I was particularly attracted when a room was being fumigated, as sometimes happened, for instance if there had been a case of dysentery. The procedure involved sealing up the room with brown paper, and then releasing fumes from some sort of hygienic bomb. This was all very exciting, the combination of a bomb and a forbidden area, and I hung around as much as I could. I could never quite work out how the bomb was detonated inside the sealed room. Perhaps it was a time bomb. I just knew it would release something even more wonderful than a smell you could almost see.
Once I found my way into a broom cupboard full of mops and buckets and couldn’t get out again. It was a surprisingly long time before anyone came looking for me. I was bit cheesed off about that. Weren’t they supposed to be keeping an eye on me? I mean, anything could have happened, for all they knew. So by the time I started hearing voices calling my name I decided I wouldn’t make it too easy for them — I wouldn’t answer. The searching noises and calls became a bit desperate, and finally the cupboard door was flung open. If I’d been able to jump out like a jack-in-the-box I would have done it, but there was nothing to stop me shouting ‘Boo!’
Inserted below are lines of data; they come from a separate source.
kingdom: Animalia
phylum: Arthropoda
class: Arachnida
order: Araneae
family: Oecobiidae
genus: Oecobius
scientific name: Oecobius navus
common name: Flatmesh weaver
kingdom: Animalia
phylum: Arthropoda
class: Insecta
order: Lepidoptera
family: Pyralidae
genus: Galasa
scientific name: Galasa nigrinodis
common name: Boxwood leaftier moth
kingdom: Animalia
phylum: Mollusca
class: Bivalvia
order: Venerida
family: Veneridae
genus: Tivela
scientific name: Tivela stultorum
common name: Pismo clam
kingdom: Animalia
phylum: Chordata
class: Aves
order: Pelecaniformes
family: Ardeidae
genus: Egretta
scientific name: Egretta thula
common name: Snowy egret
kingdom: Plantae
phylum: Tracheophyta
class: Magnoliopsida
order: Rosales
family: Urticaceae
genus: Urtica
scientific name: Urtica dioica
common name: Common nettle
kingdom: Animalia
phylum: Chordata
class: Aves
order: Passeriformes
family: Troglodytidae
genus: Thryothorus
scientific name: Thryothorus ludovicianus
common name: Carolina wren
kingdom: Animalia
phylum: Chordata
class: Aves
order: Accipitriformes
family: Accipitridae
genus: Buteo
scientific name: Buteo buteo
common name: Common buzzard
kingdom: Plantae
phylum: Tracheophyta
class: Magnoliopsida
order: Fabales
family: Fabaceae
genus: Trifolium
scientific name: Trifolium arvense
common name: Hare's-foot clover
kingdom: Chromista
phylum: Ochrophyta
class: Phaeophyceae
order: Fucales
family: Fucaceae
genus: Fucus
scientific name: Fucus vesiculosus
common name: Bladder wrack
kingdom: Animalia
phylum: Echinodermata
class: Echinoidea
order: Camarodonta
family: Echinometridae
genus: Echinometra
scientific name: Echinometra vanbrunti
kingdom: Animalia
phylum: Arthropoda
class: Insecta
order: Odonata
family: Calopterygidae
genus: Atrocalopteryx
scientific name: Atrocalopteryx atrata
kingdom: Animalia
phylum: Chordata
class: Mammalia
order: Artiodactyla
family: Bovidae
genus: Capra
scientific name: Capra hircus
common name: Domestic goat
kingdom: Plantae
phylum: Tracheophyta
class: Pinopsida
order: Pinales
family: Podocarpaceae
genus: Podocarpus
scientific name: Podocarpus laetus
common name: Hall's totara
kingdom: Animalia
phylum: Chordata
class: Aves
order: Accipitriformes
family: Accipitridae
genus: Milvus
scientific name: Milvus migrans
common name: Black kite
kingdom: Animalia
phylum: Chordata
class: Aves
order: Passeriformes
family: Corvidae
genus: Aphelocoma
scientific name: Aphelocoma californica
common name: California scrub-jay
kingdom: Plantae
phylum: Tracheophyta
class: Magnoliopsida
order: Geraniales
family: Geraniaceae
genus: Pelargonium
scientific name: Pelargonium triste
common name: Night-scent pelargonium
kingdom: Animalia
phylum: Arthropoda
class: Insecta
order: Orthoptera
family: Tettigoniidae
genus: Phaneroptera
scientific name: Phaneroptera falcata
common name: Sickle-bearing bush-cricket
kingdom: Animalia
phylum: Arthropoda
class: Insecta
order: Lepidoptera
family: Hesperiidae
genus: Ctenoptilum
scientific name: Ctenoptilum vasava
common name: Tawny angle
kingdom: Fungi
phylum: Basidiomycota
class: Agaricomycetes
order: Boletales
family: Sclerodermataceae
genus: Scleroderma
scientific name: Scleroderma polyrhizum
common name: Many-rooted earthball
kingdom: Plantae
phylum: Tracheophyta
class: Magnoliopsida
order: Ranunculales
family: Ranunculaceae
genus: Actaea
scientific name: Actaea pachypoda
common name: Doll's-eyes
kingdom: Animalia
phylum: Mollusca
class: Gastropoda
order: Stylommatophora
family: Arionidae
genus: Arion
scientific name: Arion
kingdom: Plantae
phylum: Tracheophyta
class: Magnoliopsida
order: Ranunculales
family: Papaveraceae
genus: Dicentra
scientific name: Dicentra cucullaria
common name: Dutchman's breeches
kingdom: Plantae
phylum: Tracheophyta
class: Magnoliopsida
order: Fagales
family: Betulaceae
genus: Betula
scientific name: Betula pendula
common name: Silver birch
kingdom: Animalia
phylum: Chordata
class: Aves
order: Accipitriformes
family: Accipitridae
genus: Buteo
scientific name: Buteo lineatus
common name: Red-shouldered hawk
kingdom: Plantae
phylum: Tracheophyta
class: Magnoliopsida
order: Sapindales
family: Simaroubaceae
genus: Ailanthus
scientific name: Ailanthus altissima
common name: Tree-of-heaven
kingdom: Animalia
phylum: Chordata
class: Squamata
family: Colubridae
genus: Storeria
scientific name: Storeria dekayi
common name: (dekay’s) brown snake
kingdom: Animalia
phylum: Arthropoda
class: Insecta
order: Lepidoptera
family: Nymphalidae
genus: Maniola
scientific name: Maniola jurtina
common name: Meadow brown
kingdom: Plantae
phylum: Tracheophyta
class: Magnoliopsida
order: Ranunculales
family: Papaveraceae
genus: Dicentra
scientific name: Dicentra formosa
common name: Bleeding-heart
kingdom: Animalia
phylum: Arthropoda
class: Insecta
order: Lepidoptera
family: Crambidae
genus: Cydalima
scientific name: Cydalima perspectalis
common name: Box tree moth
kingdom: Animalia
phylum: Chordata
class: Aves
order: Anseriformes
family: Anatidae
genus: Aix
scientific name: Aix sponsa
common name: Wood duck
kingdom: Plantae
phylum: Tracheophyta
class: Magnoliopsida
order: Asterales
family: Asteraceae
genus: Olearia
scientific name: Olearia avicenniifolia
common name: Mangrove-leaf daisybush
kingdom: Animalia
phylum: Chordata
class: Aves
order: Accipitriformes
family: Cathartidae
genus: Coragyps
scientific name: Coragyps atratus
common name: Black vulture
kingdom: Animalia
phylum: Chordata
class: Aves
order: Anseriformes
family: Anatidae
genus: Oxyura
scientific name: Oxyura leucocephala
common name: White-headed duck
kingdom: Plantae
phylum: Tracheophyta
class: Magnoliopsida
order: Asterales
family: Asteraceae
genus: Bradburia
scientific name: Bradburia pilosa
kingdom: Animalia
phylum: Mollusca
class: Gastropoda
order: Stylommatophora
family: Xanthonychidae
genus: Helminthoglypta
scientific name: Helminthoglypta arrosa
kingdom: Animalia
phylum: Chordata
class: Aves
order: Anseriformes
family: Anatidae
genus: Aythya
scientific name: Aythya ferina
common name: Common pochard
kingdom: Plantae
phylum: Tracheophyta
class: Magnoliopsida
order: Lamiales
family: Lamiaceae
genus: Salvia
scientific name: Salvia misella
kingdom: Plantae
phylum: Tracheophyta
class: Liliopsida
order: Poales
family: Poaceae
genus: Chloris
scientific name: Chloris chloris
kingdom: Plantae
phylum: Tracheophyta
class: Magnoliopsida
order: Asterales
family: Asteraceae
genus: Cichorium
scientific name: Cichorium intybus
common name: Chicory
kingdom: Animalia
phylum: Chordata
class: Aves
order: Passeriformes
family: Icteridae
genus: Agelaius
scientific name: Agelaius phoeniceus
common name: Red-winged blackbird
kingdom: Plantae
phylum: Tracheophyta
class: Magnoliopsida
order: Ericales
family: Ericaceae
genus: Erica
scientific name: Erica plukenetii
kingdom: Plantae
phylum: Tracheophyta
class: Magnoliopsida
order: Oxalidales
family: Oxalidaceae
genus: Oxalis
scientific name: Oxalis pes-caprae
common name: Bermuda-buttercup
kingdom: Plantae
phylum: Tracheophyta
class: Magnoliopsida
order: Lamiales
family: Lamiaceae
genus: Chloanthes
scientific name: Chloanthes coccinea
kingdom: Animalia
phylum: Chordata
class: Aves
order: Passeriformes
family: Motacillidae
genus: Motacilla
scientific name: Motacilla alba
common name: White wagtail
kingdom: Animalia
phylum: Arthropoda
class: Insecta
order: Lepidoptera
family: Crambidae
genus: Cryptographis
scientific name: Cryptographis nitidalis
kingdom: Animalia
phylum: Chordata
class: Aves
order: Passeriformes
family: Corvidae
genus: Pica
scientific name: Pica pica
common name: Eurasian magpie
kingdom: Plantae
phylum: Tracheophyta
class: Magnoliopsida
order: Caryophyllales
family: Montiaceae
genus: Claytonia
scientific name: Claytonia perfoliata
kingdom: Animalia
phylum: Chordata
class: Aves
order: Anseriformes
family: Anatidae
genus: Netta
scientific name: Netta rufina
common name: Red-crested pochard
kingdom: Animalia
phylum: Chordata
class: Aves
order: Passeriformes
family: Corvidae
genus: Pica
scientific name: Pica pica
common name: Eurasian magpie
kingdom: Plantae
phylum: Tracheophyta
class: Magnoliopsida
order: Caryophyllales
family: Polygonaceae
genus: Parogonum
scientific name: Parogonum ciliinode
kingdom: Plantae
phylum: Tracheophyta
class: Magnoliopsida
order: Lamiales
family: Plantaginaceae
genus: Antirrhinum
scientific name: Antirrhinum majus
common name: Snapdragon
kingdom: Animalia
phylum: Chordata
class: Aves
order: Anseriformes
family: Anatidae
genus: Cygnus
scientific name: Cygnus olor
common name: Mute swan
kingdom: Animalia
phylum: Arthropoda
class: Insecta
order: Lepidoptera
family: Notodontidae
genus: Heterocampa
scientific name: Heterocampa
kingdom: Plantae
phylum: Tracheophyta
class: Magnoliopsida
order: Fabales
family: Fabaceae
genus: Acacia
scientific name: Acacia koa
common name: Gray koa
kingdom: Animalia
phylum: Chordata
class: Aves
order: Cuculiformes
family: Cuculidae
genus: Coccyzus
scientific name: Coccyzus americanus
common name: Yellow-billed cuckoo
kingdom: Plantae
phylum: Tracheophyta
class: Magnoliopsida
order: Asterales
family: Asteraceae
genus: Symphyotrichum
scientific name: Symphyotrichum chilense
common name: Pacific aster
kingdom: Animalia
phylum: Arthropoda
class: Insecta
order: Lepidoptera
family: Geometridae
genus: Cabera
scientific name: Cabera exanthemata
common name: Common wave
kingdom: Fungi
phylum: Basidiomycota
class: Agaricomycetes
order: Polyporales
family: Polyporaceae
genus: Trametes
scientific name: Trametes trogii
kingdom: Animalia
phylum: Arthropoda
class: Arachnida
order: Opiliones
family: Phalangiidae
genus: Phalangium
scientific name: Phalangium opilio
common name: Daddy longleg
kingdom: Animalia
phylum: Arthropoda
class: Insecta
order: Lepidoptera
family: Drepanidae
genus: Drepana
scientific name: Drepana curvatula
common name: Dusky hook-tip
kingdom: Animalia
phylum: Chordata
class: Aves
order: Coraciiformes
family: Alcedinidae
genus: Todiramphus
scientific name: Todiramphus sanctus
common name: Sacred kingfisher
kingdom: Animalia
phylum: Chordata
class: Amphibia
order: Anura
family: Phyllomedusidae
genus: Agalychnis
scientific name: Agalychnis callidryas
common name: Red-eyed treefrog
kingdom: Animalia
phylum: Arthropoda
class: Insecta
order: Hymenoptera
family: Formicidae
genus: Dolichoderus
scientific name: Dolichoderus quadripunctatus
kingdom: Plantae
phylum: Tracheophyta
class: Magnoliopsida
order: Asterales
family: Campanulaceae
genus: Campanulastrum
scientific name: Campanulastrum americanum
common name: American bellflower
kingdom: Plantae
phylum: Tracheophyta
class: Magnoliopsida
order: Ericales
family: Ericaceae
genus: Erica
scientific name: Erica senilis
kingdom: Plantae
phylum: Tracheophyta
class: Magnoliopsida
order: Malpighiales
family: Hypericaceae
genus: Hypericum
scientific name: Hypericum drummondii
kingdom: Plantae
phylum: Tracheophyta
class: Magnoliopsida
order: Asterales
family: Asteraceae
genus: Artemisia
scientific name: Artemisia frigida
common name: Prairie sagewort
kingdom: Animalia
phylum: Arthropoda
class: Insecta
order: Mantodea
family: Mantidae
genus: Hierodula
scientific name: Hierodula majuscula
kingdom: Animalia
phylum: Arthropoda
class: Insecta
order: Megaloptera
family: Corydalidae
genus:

I was taken to Ansell, perhaps to get an earful, but Ansell couldn’t stop smiling and said, ‘Well, there’s nothing wrong with his spirit, I’ll say that for him.’ I didn’t even have to play my trump card, saying plaintively, ‘But Doctor, I thought you said you wanted to get me walking …’
My marginal new mobility enabled me to give the nurses the slip, but it didn’t have the same effect on Wendy and her charming gang. In fact they were able to escalate their campaign of terrors free from the inhibiting presence of staff. They would ambush me, or simply out-totter me. Their walking wasn’t good, but mine was much worse. In these special Olympics I was never going to be a medallist.